Freedom of the press is enshrined in the first amendment to the US constitution, ratified in 1791. The supreme court adopted the “actual malice” standard, which makes it difficult for public figures to win libel lawsuits, in 1964, in the landmark New York Times v Sullivan decision.

Two justices on the current, conservative-dominated supreme court, Clarence Thomas and Neil Gorsuch, have suggested revisiting that standard and Palin has signaled that she will challenge the Sullivan precedent on appeal if she loses at trial.

Most observers expect her to lose, particularly because the paper so swiftly acknowledged its error.

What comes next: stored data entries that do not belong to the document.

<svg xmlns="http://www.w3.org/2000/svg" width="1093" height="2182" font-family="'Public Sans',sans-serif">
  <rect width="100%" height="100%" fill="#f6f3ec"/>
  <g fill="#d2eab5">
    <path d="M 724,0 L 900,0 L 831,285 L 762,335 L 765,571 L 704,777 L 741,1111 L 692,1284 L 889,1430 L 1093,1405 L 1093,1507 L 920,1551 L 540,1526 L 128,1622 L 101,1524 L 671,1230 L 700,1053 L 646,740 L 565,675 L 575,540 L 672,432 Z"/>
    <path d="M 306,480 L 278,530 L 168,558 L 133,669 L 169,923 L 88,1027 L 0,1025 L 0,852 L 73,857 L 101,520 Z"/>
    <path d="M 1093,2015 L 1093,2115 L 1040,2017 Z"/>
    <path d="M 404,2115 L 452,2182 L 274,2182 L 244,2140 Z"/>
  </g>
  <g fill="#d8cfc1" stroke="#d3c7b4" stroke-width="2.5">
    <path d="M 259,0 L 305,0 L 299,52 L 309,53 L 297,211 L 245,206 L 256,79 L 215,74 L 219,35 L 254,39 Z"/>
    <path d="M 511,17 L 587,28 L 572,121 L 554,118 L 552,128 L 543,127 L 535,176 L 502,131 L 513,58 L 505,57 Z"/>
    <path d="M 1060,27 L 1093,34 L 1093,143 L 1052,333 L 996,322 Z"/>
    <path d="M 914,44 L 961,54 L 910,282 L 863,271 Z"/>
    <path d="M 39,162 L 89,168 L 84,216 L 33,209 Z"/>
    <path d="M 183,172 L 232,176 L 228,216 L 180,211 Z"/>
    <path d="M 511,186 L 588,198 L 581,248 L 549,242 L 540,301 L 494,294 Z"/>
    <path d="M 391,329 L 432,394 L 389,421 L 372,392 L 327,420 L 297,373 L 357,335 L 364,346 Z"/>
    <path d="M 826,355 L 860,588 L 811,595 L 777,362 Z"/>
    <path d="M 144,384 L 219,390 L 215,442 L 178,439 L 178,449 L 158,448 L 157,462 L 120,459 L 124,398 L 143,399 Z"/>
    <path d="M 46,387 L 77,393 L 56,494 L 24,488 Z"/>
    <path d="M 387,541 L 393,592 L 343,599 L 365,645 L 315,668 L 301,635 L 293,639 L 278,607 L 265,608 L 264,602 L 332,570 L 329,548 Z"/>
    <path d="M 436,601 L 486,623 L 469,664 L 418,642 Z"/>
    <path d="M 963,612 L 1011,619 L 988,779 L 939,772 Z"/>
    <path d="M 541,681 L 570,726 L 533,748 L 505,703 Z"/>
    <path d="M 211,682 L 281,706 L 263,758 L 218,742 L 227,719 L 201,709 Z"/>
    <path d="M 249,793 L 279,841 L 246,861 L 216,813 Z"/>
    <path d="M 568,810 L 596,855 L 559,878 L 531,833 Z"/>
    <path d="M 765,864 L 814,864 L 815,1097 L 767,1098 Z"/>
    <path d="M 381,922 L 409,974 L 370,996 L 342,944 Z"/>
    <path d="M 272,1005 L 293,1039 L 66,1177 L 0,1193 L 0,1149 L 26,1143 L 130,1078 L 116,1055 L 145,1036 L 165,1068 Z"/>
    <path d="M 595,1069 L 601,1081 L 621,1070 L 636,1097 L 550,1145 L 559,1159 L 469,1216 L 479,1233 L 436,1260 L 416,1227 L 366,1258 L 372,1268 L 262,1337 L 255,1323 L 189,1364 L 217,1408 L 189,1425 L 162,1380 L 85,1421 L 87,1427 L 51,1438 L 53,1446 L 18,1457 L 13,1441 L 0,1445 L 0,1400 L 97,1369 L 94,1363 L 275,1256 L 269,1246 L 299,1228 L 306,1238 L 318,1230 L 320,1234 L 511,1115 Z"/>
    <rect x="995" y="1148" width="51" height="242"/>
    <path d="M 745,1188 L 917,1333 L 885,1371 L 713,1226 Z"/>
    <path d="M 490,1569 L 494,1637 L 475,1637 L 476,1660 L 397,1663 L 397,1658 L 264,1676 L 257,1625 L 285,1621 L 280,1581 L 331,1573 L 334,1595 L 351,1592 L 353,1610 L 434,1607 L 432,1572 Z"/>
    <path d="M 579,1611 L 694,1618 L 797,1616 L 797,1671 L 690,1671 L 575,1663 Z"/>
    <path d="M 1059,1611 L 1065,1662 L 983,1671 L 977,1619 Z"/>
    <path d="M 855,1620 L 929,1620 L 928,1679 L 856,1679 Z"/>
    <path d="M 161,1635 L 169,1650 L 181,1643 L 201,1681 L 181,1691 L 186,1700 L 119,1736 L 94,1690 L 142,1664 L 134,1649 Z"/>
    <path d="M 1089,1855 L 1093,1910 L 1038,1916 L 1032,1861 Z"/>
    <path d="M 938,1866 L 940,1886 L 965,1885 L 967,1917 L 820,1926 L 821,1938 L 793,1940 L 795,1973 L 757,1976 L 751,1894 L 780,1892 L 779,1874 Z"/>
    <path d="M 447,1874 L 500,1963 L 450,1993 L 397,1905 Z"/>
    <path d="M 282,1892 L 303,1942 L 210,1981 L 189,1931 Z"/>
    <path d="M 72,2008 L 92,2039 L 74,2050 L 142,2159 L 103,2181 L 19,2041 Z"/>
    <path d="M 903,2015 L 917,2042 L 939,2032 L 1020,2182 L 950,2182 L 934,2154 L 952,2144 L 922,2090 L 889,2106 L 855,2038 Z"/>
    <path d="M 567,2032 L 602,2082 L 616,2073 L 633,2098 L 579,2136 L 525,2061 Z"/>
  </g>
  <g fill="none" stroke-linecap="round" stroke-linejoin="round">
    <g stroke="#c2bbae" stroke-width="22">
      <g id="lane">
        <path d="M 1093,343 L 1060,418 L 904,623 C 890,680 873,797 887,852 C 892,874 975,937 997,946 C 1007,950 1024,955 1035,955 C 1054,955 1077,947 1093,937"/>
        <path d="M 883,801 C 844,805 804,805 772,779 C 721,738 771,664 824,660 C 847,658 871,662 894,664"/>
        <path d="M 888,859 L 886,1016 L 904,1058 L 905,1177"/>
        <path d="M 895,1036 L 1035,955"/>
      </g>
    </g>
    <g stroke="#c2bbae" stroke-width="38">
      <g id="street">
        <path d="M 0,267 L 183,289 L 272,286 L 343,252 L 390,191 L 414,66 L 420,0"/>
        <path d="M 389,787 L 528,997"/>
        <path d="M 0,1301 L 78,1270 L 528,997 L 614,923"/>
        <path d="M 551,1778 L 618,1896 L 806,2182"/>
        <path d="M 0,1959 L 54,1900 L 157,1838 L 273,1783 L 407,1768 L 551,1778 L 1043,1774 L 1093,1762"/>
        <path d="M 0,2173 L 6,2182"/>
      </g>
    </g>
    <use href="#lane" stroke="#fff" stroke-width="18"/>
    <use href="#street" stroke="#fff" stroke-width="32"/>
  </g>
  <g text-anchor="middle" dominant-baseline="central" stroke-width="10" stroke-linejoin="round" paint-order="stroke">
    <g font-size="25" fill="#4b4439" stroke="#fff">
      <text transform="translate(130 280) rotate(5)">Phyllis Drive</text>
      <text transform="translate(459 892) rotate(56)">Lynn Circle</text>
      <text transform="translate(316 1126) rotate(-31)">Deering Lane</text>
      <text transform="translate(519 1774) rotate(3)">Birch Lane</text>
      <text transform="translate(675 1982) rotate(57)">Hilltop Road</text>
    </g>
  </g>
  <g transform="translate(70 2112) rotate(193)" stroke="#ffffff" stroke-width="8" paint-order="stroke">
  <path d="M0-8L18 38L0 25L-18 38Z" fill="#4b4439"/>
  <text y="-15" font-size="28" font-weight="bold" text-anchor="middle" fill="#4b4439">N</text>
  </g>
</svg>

But the Times faces an embarrassing few days in court.

Benjamin Zipursky, a Fordham University law professor, told Reuters Bennet’s “immediate sort of emergency mode or panic mode” upon learning what happened strongly suggested he had been unaware of any mistake.

“Negligence or carelessness – even gross negligence – is clearly not good enough for Palin to win,” Zipursky said.

But Bill Grueskin, a former senior editor at the Wall Street Journal and Bloomberg News who now teaches at Columbia University, told NPR: “It’s going to be great courtroom theatre.

“You’re going to have Sarah Palin up there on the stand. You’re going to have some of the top people at the Times at least of the opinion section. I don’t see how that can fail to be interesting.”

Grueskin also said that when it comes to rightwing attacks on press freedom, the case “could add more fuel for that fire”.

Roy Gutterman, a professor of law and communications at Syracuse University, told Reuters: “This is a potentially dangerous area. If we give public officials a green light to litigate on editorials they disagree with, where’s the end?”